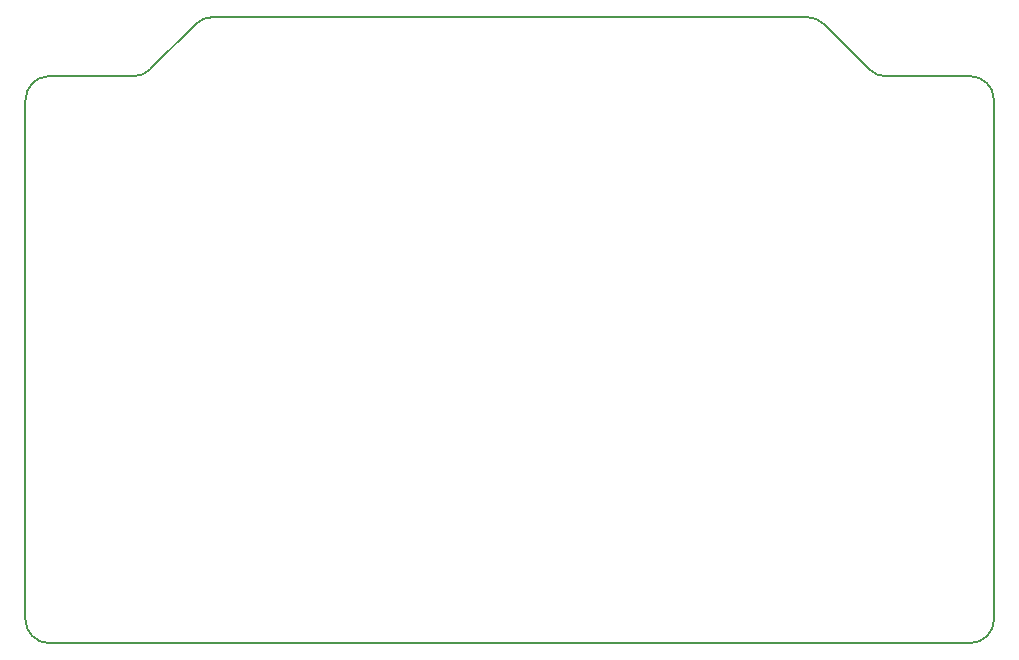
<source format=gbr>
%TF.GenerationSoftware,KiCad,Pcbnew,(5.1.10)-1*%
%TF.CreationDate,2022-04-27T21:55:14-04:00*%
%TF.ProjectId,Macintosh II Video Breakout,4d616369-6e74-46f7-9368-204949205669,rev?*%
%TF.SameCoordinates,Original*%
%TF.FileFunction,Profile,NP*%
%FSLAX46Y46*%
G04 Gerber Fmt 4.6, Leading zero omitted, Abs format (unit mm)*
G04 Created by KiCad (PCBNEW (5.1.10)-1) date 2022-04-27 21:55:14*
%MOMM*%
%LPD*%
G01*
G04 APERTURE LIST*
%TA.AperFunction,Profile*%
%ADD10C,0.200000*%
%TD*%
G04 APERTURE END LIST*
D10*
X58414213Y-47585786D02*
G75*
G02*
X59828427Y-47000000I1414214J-1414214D01*
G01*
X53171572Y-52000000D02*
X45999999Y-52000000D01*
X110171572Y-47000000D02*
X59828427Y-47000000D01*
X116828427Y-52000001D02*
G75*
G02*
X115414213Y-51414214I0J2000001D01*
G01*
X110171573Y-47000000D02*
G75*
G02*
X111585786Y-47585787I-1J-2000000D01*
G01*
X45999998Y-100000000D02*
G75*
G02*
X44000000Y-98000000I1J1999999D01*
G01*
X44000000Y-54000000D02*
X44000000Y-98000000D01*
X44000000Y-54000001D02*
G75*
G02*
X45999999Y-52000000I2000000J1D01*
G01*
X54585786Y-51414214D02*
G75*
G02*
X53171572Y-52000000I-1414214J1414214D01*
G01*
X124000000Y-52000000D02*
G75*
G02*
X126000000Y-54000000I0J-2000000D01*
G01*
X126000000Y-98000001D02*
X126000000Y-54000000D01*
X58414213Y-47585787D02*
X54585786Y-51414214D01*
X124000000Y-52000000D02*
X116828427Y-52000000D01*
X125999999Y-98000001D02*
G75*
G02*
X124000000Y-100000000I-1999999J0D01*
G01*
X115414213Y-51414214D02*
X111585786Y-47585787D01*
X46000000Y-100000000D02*
X124000000Y-100000000D01*
X125999999Y-98000001D02*
G75*
G02*
X124000000Y-100000000I-1999999J0D01*
G01*
M02*

</source>
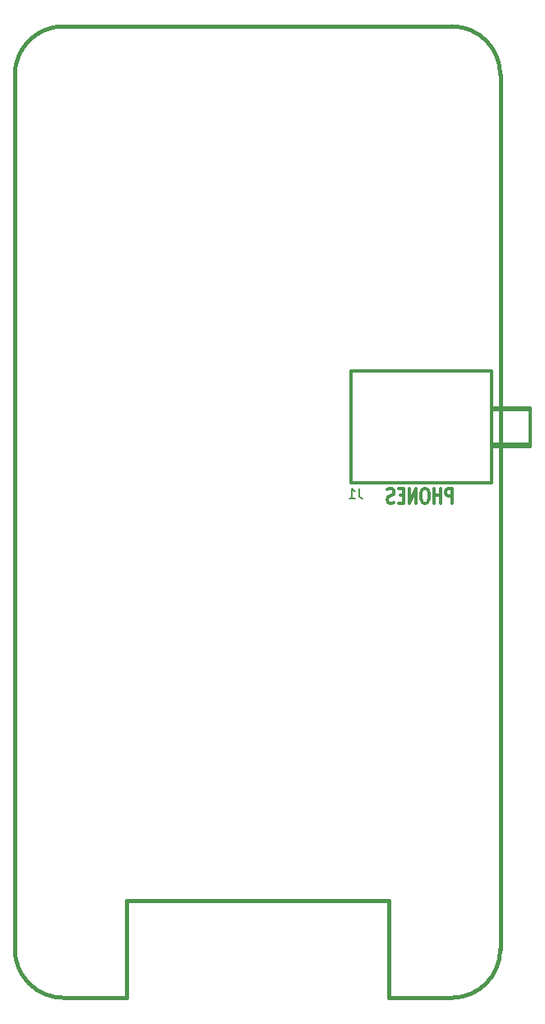
<source format=gbo>
G04 #@! TF.GenerationSoftware,KiCad,Pcbnew,(5.1.0)-1*
G04 #@! TF.CreationDate,2020-07-28T19:28:15+01:00*
G04 #@! TF.ProjectId,Bat_Listener_v4,4261745f-4c69-4737-9465-6e65725f7634,rev?*
G04 #@! TF.SameCoordinates,PX5f21070PY85c0b90*
G04 #@! TF.FileFunction,Legend,Bot*
G04 #@! TF.FilePolarity,Positive*
%FSLAX46Y46*%
G04 Gerber Fmt 4.6, Leading zero omitted, Abs format (unit mm)*
G04 Created by KiCad (PCBNEW (5.1.0)-1) date 2020-07-28 19:28:15*
%MOMM*%
%LPD*%
G04 APERTURE LIST*
%ADD10C,0.381000*%
%ADD11C,0.300000*%
%ADD12C,0.150000*%
G04 APERTURE END LIST*
D10*
X50250000Y5250000D02*
X50250000Y95250000D01*
X38750000Y250000D02*
X45250000Y250000D01*
X38750000Y10250000D02*
X38750000Y250000D01*
X11750000Y10250000D02*
X38750000Y10250000D01*
X11750000Y250000D02*
X11750000Y10250000D01*
X5250000Y250000D02*
X11750000Y250000D01*
X250000Y5250000D02*
G75*
G03X5250000Y250000I5000000J0D01*
G01*
X45250000Y250000D02*
G75*
G03X50250000Y5250000I0J5000000D01*
G01*
X50250000Y95250000D02*
G75*
G03X45250000Y100250000I-5000000J0D01*
G01*
X5250000Y100250000D02*
G75*
G03X250000Y95250000I0J-5000000D01*
G01*
X45250000Y100250000D02*
X5250000Y100250000D01*
X250000Y95250000D02*
X250000Y5250000D01*
D11*
X49370000Y53255000D02*
X34870000Y53255000D01*
X49370000Y64755000D02*
X49370000Y53255000D01*
X34870000Y64755000D02*
X49370000Y64755000D01*
X34870000Y53255000D02*
X34870000Y64755000D01*
X53370000Y60755000D02*
X49370000Y60755000D01*
X53370000Y57255000D02*
X53370000Y60755000D01*
X49370000Y57255000D02*
X53370000Y57255000D01*
X53370000Y61005000D02*
X49370000Y61005000D01*
X53370000Y57005000D02*
X53370000Y61005000D01*
X49370000Y57005000D02*
X53370000Y57005000D01*
D12*
X35711333Y52659620D02*
X35711333Y51945334D01*
X35758952Y51802477D01*
X35854190Y51707239D01*
X35997047Y51659620D01*
X36092285Y51659620D01*
X34711333Y51659620D02*
X35282761Y51659620D01*
X34997047Y51659620D02*
X34997047Y52659620D01*
X35092285Y52516762D01*
X35187523Y52421524D01*
X35282761Y52373905D01*
D11*
X45296285Y51179429D02*
X45296285Y52679429D01*
X44839142Y52679429D01*
X44724857Y52608000D01*
X44667714Y52536572D01*
X44610571Y52393715D01*
X44610571Y52179429D01*
X44667714Y52036572D01*
X44724857Y51965143D01*
X44839142Y51893715D01*
X45296285Y51893715D01*
X44096285Y51179429D02*
X44096285Y52679429D01*
X44096285Y51965143D02*
X43410571Y51965143D01*
X43410571Y51179429D02*
X43410571Y52679429D01*
X42610571Y52679429D02*
X42382000Y52679429D01*
X42267714Y52608000D01*
X42153428Y52465143D01*
X42096285Y52179429D01*
X42096285Y51679429D01*
X42153428Y51393715D01*
X42267714Y51250858D01*
X42382000Y51179429D01*
X42610571Y51179429D01*
X42724857Y51250858D01*
X42839142Y51393715D01*
X42896285Y51679429D01*
X42896285Y52179429D01*
X42839142Y52465143D01*
X42724857Y52608000D01*
X42610571Y52679429D01*
X41582000Y51179429D02*
X41582000Y52679429D01*
X40896285Y51179429D01*
X40896285Y52679429D01*
X40324857Y51965143D02*
X39924857Y51965143D01*
X39753428Y51179429D02*
X40324857Y51179429D01*
X40324857Y52679429D01*
X39753428Y52679429D01*
X39296285Y51250858D02*
X39124857Y51179429D01*
X38839142Y51179429D01*
X38724857Y51250858D01*
X38667714Y51322286D01*
X38610571Y51465143D01*
X38610571Y51608000D01*
X38667714Y51750858D01*
X38724857Y51822286D01*
X38839142Y51893715D01*
X39067714Y51965143D01*
X39182000Y52036572D01*
X39239142Y52108000D01*
X39296285Y52250858D01*
X39296285Y52393715D01*
X39239142Y52536572D01*
X39182000Y52608000D01*
X39067714Y52679429D01*
X38782000Y52679429D01*
X38610571Y52608000D01*
M02*

</source>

═══

TASK TO COMPLETE
Your copy of the listing should match it exactly, apart from the pictures, which are left out.

ANSWER SECTION
<source format=gbr>
%TF.GenerationSoftware,KiCad,Pcbnew,(5.1.10)-1*%
%TF.CreationDate,2022-04-27T21:55:14-04:00*%
%TF.ProjectId,Macintosh II Video Breakout,4d616369-6e74-46f7-9368-204949205669,rev?*%
%TF.SameCoordinates,Original*%
%TF.FileFunction,Profile,NP*%
%FSLAX46Y46*%
G04 Gerber Fmt 4.6, Leading zero omitted, Abs format (unit mm)*
G04 Created by KiCad (PCBNEW (5.1.10)-1) date 2022-04-27 21:55:14*
%MOMM*%
%LPD*%
G01*
G04 APERTURE LIST*
%TA.AperFunction,Profile*%
%ADD10C,0.200000*%
%TD*%
G04 APERTURE END LIST*
D10*
X58414213Y-47585786D02*
G75*
G02*
X59828427Y-47000000I1414214J-1414214D01*
G01*
X53171572Y-52000000D02*
X45999999Y-52000000D01*
X110171572Y-47000000D02*
X59828427Y-47000000D01*
X116828427Y-52000001D02*
G75*
G02*
X115414213Y-51414214I0J2000001D01*
G01*
X110171573Y-47000000D02*
G75*
G02*
X111585786Y-47585787I-1J-2000000D01*
G01*
X45999998Y-100000000D02*
G75*
G02*
X44000000Y-98000000I1J1999999D01*
G01*
X44000000Y-54000000D02*
X44000000Y-98000000D01*
X44000000Y-54000001D02*
G75*
G02*
X45999999Y-52000000I2000000J1D01*
G01*
X54585786Y-51414214D02*
G75*
G02*
X53171572Y-52000000I-1414214J1414214D01*
G01*
X124000000Y-52000000D02*
G75*
G02*
X126000000Y-54000000I0J-2000000D01*
G01*
X126000000Y-98000001D02*
X126000000Y-54000000D01*
X58414213Y-47585787D02*
X54585786Y-51414214D01*
X124000000Y-52000000D02*
X116828427Y-52000000D01*
X125999999Y-98000001D02*
G75*
G02*
X124000000Y-100000000I-1999999J0D01*
G01*
X115414213Y-51414214D02*
X111585786Y-47585787D01*
X46000000Y-100000000D02*
X124000000Y-100000000D01*
X125999999Y-98000001D02*
G75*
G02*
X124000000Y-100000000I-1999999J0D01*
G01*
M02*

</source>
<source format=gbo>
G04 #@! TF.GenerationSoftware,KiCad,Pcbnew,(5.1.0)-1*
G04 #@! TF.CreationDate,2020-07-28T19:28:15+01:00*
G04 #@! TF.ProjectId,Bat_Listener_v4,4261745f-4c69-4737-9465-6e65725f7634,rev?*
G04 #@! TF.SameCoordinates,PX5f21070PY85c0b90*
G04 #@! TF.FileFunction,Legend,Bot*
G04 #@! TF.FilePolarity,Positive*
%FSLAX46Y46*%
G04 Gerber Fmt 4.6, Leading zero omitted, Abs format (unit mm)*
G04 Created by KiCad (PCBNEW (5.1.0)-1) date 2020-07-28 19:28:15*
%MOMM*%
%LPD*%
G04 APERTURE LIST*
%ADD10C,0.381000*%
%ADD11C,0.300000*%
%ADD12C,0.150000*%
G04 APERTURE END LIST*
D10*
X50250000Y5250000D02*
X50250000Y95250000D01*
X38750000Y250000D02*
X45250000Y250000D01*
X38750000Y10250000D02*
X38750000Y250000D01*
X11750000Y10250000D02*
X38750000Y10250000D01*
X11750000Y250000D02*
X11750000Y10250000D01*
X5250000Y250000D02*
X11750000Y250000D01*
X250000Y5250000D02*
G75*
G03X5250000Y250000I5000000J0D01*
G01*
X45250000Y250000D02*
G75*
G03X50250000Y5250000I0J5000000D01*
G01*
X50250000Y95250000D02*
G75*
G03X45250000Y100250000I-5000000J0D01*
G01*
X5250000Y100250000D02*
G75*
G03X250000Y95250000I0J-5000000D01*
G01*
X45250000Y100250000D02*
X5250000Y100250000D01*
X250000Y95250000D02*
X250000Y5250000D01*
D11*
X49370000Y53255000D02*
X34870000Y53255000D01*
X49370000Y64755000D02*
X49370000Y53255000D01*
X34870000Y64755000D02*
X49370000Y64755000D01*
X34870000Y53255000D02*
X34870000Y64755000D01*
X53370000Y60755000D02*
X49370000Y60755000D01*
X53370000Y57255000D02*
X53370000Y60755000D01*
X49370000Y57255000D02*
X53370000Y57255000D01*
X53370000Y61005000D02*
X49370000Y61005000D01*
X53370000Y57005000D02*
X53370000Y61005000D01*
X49370000Y57005000D02*
X53370000Y57005000D01*
D12*
X35711333Y52659620D02*
X35711333Y51945334D01*
X35758952Y51802477D01*
X35854190Y51707239D01*
X35997047Y51659620D01*
X36092285Y51659620D01*
X34711333Y51659620D02*
X35282761Y51659620D01*
X34997047Y51659620D02*
X34997047Y52659620D01*
X35092285Y52516762D01*
X35187523Y52421524D01*
X35282761Y52373905D01*
D11*
X45296285Y51179429D02*
X45296285Y52679429D01*
X44839142Y52679429D01*
X44724857Y52608000D01*
X44667714Y52536572D01*
X44610571Y52393715D01*
X44610571Y52179429D01*
X44667714Y52036572D01*
X44724857Y51965143D01*
X44839142Y51893715D01*
X45296285Y51893715D01*
X44096285Y51179429D02*
X44096285Y52679429D01*
X44096285Y51965143D02*
X43410571Y51965143D01*
X43410571Y51179429D02*
X43410571Y52679429D01*
X42610571Y52679429D02*
X42382000Y52679429D01*
X42267714Y52608000D01*
X42153428Y52465143D01*
X42096285Y52179429D01*
X42096285Y51679429D01*
X42153428Y51393715D01*
X42267714Y51250858D01*
X42382000Y51179429D01*
X42610571Y51179429D01*
X42724857Y51250858D01*
X42839142Y51393715D01*
X42896285Y51679429D01*
X42896285Y52179429D01*
X42839142Y52465143D01*
X42724857Y52608000D01*
X42610571Y52679429D01*
X41582000Y51179429D02*
X41582000Y52679429D01*
X40896285Y51179429D01*
X40896285Y52679429D01*
X40324857Y51965143D02*
X39924857Y51965143D01*
X39753428Y51179429D02*
X40324857Y51179429D01*
X40324857Y52679429D01*
X39753428Y52679429D01*
X39296285Y51250858D02*
X39124857Y51179429D01*
X38839142Y51179429D01*
X38724857Y51250858D01*
X38667714Y51322286D01*
X38610571Y51465143D01*
X38610571Y51608000D01*
X38667714Y51750858D01*
X38724857Y51822286D01*
X38839142Y51893715D01*
X39067714Y51965143D01*
X39182000Y52036572D01*
X39239142Y52108000D01*
X39296285Y52250858D01*
X39296285Y52393715D01*
X39239142Y52536572D01*
X39182000Y52608000D01*
X39067714Y52679429D01*
X38782000Y52679429D01*
X38610571Y52608000D01*
M02*

</source>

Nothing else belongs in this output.